** Task brief **
Strip out the pictures and transcribe the records that follow exactly.

Records supplied Block Start

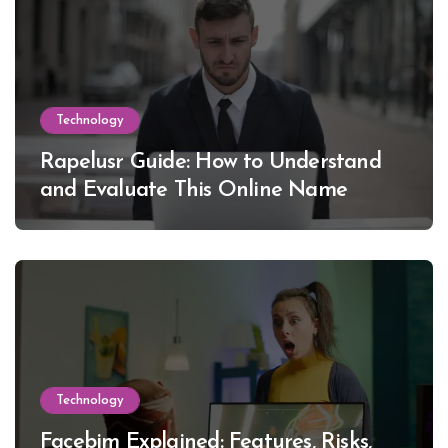
Technology
Rapelusr Guide: How to Understand
and Evaluate This Online Name
Technology
Facebim Explained: Features, Risks,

Records supplied Block End

** Result for this task **
Technology
Rapelusr Guide: How to Understand
and Evaluate This Online Name
Technology
Facebim Explained: Features, Risks,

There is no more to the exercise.